15. A computer program product including at least one non-transitory computer-readable storage medium having computer-executable program code portions stored therein, the computer program product is configured to:

receive the spatial content renderable on an extended reality device for a user;

facilitate the user to provide one or more inputs associated with creation of the short spatial content, wherein the one or more inputs include at least one of: an initiation trigger, spatial coordinates of one or more points of interest, a start time, and an end time;

extract upon receiving the initiation trigger, a segment of the spatial content based on the received one or more inputs to create the short spatial content; and

annotate the created short spatial content to embed one or more affordances, based at least on one or more points of interest, for a vivid display of the created short spatial content, wherein the one or more affordances include at least direction labels to facilitate a viewer to change Point-Of-View (POV) to the one or more points of interest based on the corresponding spatial coordinate.

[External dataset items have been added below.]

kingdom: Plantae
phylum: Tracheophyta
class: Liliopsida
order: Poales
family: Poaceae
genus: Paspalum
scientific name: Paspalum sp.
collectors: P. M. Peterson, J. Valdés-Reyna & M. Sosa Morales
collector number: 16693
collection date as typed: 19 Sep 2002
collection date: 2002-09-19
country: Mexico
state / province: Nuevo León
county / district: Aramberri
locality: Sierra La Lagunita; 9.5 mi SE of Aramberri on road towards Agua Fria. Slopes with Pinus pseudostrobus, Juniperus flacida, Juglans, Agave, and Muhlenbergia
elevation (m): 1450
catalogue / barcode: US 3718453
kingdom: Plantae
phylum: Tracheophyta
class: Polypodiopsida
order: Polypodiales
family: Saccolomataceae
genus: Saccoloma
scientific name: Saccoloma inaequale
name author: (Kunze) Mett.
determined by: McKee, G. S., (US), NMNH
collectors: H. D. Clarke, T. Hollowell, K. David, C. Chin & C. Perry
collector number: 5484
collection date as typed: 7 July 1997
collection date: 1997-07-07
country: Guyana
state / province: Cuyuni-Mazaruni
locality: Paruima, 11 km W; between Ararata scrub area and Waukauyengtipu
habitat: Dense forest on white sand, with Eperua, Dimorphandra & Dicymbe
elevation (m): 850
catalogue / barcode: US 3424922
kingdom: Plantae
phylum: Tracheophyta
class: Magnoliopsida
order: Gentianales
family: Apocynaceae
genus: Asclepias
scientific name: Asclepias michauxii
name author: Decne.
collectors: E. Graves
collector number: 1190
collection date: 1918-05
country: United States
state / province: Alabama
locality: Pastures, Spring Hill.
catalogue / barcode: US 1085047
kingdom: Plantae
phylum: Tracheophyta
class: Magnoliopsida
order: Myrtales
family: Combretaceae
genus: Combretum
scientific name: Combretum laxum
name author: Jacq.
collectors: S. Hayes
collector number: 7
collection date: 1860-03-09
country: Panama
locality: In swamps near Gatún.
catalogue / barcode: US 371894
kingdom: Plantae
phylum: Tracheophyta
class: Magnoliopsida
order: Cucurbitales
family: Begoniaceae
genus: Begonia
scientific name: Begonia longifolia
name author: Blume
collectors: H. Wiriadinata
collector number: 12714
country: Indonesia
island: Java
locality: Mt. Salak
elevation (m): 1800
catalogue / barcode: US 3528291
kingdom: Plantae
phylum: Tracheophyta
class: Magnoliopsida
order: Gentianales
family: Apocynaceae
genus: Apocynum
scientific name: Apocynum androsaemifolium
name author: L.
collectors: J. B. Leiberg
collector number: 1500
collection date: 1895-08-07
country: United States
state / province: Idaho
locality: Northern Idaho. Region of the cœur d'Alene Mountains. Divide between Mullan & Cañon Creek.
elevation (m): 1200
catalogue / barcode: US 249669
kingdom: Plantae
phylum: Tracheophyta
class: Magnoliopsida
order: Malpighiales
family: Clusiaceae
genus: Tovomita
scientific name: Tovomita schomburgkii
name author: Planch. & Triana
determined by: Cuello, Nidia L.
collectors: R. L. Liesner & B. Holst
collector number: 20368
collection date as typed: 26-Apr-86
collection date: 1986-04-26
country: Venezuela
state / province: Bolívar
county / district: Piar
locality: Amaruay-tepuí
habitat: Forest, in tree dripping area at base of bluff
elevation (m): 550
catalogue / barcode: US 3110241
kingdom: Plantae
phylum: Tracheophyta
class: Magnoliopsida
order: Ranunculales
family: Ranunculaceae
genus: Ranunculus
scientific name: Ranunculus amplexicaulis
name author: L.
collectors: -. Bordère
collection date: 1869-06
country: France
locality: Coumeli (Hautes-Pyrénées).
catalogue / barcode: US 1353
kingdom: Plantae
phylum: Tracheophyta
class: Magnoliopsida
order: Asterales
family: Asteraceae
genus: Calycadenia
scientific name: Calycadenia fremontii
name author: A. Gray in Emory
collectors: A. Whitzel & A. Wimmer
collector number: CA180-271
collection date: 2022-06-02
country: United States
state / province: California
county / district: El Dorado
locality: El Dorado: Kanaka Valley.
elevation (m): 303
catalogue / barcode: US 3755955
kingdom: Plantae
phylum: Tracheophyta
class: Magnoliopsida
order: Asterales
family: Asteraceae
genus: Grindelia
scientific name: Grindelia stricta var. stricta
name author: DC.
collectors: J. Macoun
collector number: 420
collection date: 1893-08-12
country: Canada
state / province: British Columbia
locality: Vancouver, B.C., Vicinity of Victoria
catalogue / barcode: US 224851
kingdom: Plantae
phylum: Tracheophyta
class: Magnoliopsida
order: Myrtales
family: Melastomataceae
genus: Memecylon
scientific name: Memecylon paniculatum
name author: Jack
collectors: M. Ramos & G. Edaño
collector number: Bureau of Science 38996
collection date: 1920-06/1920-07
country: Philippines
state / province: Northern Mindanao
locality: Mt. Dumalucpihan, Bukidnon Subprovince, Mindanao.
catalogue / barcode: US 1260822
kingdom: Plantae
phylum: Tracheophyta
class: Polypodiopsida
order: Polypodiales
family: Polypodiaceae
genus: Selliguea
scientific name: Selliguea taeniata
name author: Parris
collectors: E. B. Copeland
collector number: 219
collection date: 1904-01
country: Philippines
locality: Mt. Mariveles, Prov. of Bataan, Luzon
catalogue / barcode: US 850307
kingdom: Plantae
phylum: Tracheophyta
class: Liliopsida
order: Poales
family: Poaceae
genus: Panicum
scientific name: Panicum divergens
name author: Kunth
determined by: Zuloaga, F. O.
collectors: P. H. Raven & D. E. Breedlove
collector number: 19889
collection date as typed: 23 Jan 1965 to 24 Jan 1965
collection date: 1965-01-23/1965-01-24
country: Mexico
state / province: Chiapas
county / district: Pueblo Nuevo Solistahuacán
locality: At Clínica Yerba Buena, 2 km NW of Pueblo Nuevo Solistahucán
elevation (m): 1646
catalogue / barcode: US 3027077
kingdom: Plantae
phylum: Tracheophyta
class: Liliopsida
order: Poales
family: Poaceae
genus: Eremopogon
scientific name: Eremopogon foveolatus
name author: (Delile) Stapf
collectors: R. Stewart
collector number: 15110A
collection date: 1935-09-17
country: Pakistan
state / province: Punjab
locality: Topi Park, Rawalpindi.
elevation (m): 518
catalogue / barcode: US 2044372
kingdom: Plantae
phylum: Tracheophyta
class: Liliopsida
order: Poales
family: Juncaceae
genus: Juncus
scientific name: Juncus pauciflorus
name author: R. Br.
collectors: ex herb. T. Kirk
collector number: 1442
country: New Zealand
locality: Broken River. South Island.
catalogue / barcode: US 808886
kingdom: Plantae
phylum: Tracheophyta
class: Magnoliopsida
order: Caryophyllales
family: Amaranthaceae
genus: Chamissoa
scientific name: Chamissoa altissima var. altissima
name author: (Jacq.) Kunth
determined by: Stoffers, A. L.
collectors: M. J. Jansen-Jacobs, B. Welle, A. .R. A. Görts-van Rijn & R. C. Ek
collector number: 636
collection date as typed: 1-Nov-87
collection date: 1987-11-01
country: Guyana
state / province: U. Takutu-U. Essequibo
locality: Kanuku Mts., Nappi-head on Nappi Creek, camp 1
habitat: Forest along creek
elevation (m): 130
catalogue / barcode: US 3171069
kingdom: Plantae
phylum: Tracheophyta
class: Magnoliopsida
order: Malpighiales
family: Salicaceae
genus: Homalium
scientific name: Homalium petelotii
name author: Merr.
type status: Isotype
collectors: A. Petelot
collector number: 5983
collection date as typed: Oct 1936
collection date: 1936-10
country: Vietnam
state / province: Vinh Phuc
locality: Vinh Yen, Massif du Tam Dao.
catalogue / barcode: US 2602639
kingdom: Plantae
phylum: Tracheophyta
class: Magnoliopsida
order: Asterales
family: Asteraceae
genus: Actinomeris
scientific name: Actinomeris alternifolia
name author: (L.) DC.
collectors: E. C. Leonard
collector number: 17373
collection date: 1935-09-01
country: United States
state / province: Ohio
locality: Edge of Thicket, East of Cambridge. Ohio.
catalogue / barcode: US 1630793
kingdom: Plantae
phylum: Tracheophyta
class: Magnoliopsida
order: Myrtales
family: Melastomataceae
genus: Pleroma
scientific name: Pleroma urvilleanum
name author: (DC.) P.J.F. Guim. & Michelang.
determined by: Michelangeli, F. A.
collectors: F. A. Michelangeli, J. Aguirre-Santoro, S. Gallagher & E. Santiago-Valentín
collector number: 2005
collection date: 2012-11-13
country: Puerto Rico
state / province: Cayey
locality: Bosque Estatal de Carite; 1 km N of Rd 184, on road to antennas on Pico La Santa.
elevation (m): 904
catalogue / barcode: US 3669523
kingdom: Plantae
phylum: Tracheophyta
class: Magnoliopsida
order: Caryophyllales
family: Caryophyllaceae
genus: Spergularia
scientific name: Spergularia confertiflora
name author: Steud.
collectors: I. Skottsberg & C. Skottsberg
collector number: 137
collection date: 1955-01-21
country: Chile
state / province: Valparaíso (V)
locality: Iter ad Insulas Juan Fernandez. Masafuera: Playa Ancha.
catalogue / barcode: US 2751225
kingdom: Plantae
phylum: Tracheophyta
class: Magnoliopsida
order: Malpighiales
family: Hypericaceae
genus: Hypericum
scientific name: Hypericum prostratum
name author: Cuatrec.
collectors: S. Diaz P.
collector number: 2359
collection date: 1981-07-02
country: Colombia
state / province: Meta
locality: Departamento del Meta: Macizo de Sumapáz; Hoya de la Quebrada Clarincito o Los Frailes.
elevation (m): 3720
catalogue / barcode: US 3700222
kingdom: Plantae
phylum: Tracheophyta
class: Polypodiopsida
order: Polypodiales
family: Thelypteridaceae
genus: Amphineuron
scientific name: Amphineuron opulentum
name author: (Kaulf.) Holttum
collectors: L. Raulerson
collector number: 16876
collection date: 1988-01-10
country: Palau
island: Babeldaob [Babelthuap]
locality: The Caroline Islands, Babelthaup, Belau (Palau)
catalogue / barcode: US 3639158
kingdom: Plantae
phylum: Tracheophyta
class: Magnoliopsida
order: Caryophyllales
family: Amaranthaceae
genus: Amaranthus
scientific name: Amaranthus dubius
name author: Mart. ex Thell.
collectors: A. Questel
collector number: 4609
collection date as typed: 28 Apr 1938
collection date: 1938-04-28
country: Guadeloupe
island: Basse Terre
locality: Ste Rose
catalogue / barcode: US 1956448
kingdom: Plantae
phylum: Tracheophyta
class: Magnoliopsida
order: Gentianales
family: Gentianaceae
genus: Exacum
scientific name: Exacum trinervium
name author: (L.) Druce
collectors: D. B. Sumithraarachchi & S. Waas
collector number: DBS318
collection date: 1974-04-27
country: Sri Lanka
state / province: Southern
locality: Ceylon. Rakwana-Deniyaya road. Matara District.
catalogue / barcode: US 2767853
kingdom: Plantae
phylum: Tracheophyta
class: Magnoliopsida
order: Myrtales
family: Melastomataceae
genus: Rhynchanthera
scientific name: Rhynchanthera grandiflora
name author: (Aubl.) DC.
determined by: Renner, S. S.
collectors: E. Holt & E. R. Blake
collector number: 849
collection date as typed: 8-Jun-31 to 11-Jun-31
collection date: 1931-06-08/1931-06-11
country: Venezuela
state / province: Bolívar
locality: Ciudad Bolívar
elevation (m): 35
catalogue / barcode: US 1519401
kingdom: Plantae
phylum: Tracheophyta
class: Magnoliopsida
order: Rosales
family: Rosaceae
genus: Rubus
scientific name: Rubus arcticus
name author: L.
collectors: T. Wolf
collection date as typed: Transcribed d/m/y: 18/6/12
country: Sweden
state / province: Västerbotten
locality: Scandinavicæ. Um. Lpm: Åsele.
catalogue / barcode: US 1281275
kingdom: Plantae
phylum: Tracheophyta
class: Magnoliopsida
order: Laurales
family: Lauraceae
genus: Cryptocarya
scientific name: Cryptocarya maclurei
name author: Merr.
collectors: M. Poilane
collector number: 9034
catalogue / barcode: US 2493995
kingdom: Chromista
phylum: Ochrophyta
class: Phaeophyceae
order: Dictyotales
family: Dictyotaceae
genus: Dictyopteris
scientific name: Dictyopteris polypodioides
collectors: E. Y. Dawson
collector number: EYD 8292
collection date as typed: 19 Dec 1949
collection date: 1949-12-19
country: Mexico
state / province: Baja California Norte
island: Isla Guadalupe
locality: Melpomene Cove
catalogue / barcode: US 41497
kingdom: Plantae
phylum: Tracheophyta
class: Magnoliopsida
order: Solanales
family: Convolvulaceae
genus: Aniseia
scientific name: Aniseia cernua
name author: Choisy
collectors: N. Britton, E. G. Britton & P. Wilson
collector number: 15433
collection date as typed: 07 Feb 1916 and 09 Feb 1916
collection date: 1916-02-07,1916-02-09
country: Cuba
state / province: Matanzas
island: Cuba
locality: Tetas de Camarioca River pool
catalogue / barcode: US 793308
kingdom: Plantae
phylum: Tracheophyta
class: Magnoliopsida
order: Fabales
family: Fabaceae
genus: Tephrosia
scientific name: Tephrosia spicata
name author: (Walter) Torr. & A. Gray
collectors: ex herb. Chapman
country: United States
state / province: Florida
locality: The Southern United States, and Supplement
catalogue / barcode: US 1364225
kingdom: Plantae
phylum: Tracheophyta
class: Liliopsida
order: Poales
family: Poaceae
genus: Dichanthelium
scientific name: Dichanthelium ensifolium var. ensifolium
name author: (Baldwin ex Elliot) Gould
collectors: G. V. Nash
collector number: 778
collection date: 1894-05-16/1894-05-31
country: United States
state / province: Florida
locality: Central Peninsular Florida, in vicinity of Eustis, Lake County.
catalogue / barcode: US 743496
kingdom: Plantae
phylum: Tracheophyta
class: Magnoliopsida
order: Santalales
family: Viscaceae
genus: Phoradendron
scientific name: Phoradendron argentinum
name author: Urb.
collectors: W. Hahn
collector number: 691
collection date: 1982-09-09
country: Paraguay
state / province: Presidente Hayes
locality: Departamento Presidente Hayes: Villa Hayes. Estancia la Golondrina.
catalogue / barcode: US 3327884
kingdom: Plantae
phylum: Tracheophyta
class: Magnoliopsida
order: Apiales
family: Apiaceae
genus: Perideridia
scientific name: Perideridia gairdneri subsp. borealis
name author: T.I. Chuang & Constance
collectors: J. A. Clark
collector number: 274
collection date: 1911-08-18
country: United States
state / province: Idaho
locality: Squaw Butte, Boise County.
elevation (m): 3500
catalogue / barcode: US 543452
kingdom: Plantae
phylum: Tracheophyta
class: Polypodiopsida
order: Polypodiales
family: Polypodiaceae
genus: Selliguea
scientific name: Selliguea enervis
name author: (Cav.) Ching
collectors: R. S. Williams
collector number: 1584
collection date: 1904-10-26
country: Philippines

16. The computer program product of claim 15, wherein the one or more spatial coordinates correspond to 3-dimensional coordinates associated with at least one of: an angle and an elevation of one or more frames of the points of interest.

17. The computer program product of claim 15,

wherein the initiating trigger includes at least one of: hand gesture, figure gesture, touch, audio, text, and eye movement;

wherein the eye movement corresponds to gazing at the one or more points of interest for a pre-defined time interval.

18. The computer program product of claim 15, wherein the one or more affordances are dynamic, such that the one or more affordances re-position based on the POV of the viewer.

19. The computer program product of claim 15, wherein the one or more affordances further include at least one of: audio, video, text, emoji, zoom, auditory cues, interactive 3D model, hyperlinks, map, and social interaction tools.

20. The computer program product of claim 15, wherein the short spatial content corresponds to a short compilation of one or more clips extracted from the spatial content to showcase at least one of: important, impressive, and interesting moments of the spatial content.